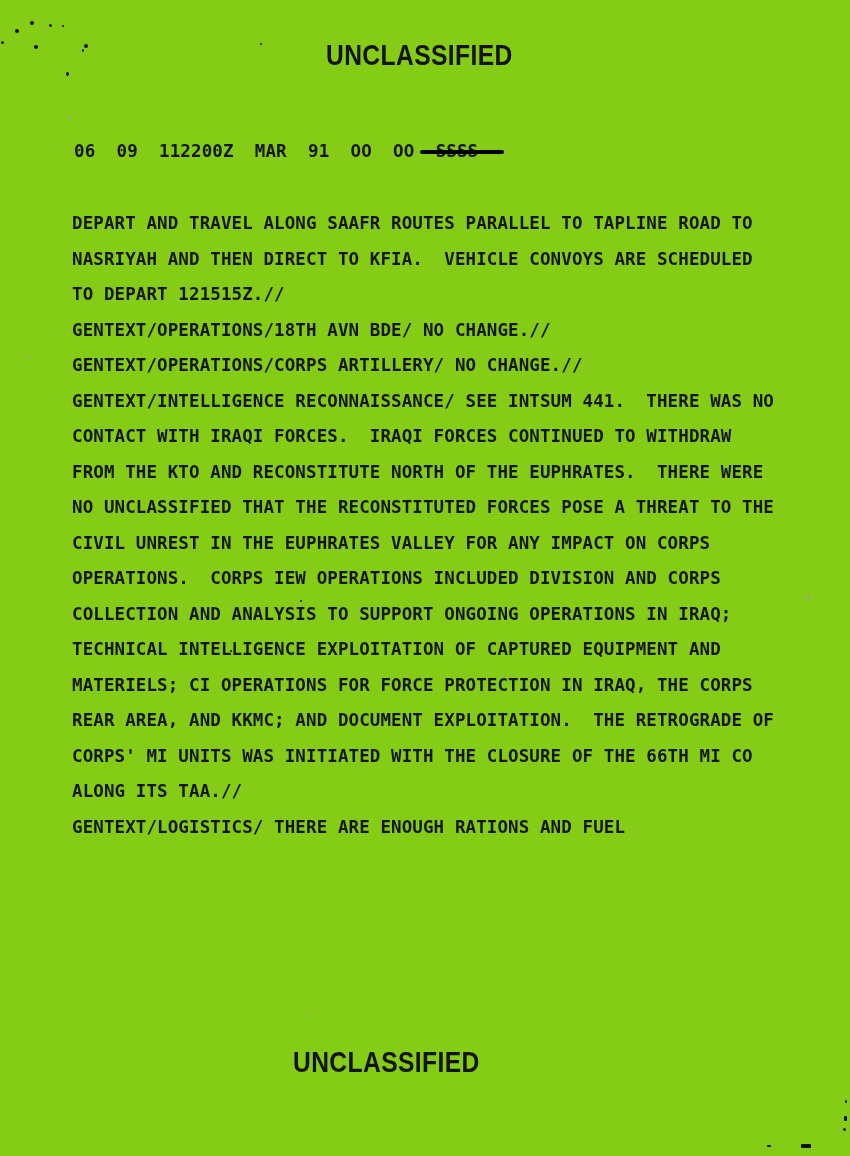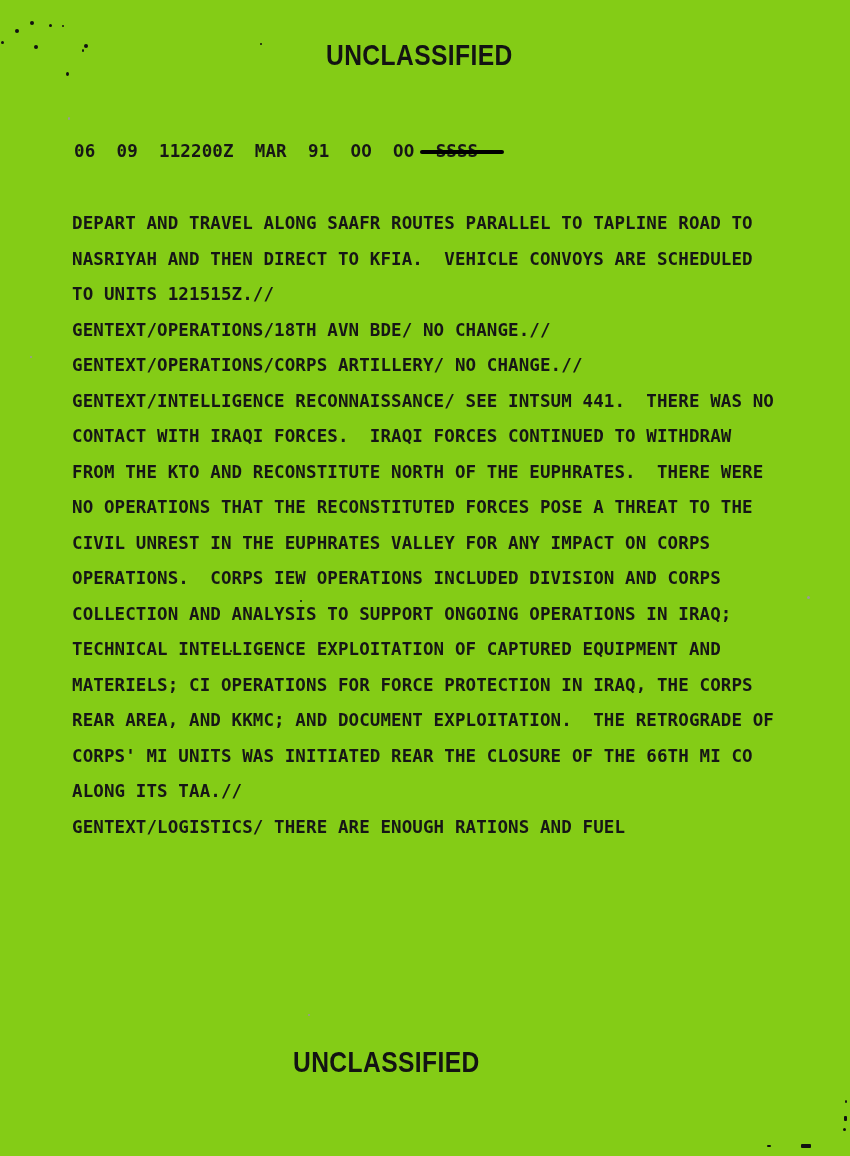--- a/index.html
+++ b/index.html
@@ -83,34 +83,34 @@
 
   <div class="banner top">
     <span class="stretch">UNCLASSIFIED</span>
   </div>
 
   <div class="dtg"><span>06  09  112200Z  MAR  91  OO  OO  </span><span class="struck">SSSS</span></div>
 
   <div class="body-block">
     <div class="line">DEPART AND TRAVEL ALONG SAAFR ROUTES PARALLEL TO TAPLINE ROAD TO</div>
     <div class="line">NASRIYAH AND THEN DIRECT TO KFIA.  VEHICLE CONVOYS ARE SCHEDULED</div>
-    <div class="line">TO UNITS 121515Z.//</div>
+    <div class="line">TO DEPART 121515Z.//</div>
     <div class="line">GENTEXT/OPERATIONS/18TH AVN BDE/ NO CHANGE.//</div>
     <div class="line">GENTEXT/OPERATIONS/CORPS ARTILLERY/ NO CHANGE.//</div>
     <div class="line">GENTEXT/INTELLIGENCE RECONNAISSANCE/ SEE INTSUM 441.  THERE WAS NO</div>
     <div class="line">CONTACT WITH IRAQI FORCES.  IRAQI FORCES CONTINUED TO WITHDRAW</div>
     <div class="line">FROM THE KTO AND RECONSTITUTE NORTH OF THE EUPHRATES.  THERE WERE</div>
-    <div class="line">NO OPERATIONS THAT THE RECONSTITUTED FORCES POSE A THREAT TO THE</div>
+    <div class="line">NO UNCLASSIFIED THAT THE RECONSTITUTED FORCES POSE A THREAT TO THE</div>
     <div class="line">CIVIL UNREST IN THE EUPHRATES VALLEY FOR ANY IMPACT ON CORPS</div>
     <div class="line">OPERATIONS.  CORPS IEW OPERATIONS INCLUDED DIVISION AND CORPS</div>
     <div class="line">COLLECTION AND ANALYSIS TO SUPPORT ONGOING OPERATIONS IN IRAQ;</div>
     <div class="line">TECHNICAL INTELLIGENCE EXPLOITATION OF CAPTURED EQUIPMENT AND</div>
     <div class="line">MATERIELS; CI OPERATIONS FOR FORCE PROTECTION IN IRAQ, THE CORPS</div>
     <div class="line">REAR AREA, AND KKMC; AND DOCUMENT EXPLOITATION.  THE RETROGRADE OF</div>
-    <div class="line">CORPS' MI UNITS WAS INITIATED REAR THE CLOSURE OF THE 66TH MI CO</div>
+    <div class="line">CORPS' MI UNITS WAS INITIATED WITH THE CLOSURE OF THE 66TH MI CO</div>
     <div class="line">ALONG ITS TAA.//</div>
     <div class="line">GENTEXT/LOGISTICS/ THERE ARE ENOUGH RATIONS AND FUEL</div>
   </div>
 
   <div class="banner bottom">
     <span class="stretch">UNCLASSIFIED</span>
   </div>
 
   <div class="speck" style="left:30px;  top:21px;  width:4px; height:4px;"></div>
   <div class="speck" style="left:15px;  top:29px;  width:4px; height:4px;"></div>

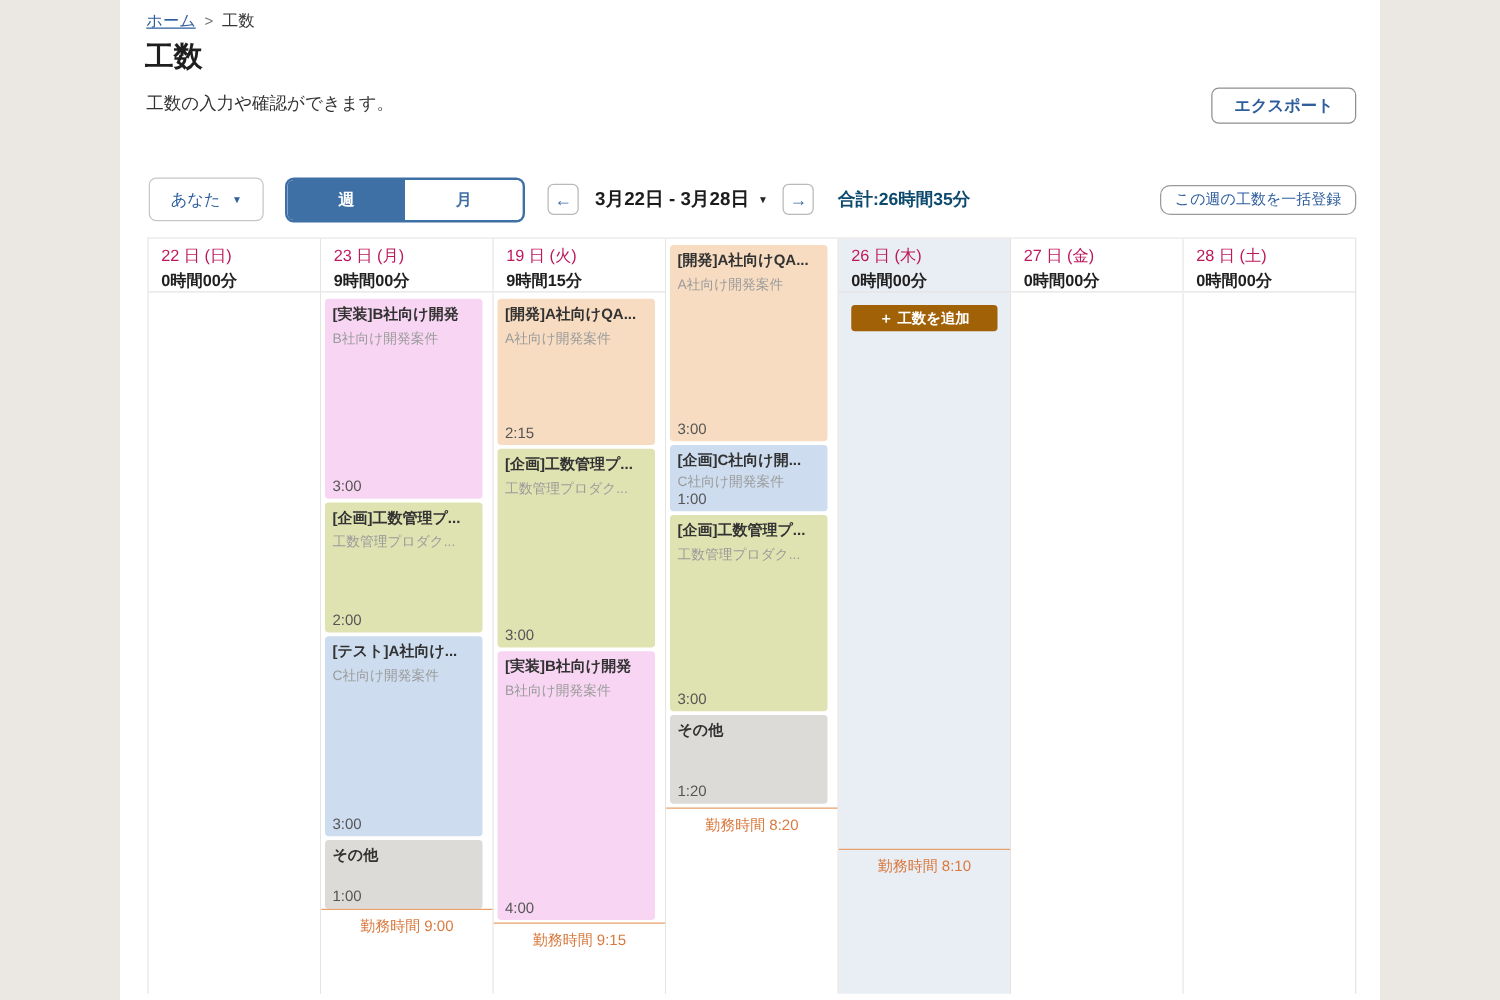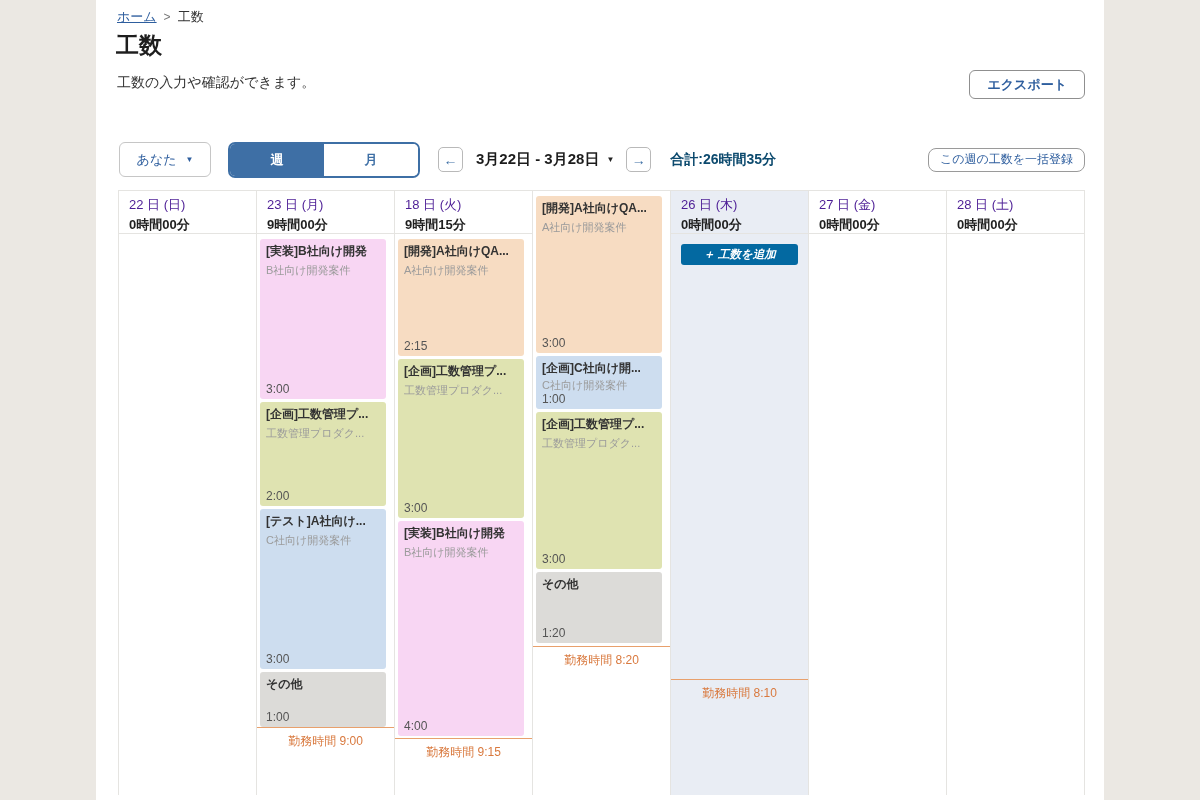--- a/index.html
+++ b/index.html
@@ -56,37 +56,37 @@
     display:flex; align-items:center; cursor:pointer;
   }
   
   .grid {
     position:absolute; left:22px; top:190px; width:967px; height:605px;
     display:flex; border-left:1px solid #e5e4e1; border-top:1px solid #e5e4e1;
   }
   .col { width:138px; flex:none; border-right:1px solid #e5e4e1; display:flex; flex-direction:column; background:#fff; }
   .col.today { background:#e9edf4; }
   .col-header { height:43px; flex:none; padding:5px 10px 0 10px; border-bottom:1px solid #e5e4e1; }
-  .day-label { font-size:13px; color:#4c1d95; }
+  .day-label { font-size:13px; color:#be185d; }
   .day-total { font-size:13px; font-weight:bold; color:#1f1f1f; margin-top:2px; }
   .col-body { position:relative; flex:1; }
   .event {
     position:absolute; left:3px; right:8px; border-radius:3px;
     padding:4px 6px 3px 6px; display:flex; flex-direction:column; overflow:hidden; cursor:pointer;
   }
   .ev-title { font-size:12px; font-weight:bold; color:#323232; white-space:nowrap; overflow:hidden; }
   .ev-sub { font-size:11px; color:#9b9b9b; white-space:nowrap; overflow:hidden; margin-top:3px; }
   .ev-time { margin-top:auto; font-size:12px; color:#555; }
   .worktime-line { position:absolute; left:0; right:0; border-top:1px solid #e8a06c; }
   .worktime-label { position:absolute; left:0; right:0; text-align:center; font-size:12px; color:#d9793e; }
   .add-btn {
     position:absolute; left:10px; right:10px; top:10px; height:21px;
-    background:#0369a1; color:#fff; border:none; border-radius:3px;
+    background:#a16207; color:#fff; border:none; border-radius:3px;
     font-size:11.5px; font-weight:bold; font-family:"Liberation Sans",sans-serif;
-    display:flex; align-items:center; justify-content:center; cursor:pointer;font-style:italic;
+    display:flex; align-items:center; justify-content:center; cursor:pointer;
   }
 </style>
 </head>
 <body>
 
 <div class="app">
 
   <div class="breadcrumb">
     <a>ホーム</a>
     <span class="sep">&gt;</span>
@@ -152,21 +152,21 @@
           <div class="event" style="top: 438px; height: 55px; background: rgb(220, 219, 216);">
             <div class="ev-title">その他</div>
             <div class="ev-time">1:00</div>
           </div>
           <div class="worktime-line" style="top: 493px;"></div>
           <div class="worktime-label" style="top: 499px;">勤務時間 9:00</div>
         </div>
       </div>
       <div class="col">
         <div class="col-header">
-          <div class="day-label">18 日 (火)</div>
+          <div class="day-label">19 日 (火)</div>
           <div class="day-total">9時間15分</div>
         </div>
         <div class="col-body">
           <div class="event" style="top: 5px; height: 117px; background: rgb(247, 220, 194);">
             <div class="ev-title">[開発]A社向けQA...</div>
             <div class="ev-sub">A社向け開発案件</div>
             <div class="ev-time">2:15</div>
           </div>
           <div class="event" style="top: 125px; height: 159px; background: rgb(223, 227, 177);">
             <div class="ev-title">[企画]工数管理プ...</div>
◇ ◇ ◇ ◇ ◇ ◇ ◇
Problem »
If a line holds the string "bold", it counts; please state how many such lines there are in the data, with nothing more.

Task output »
3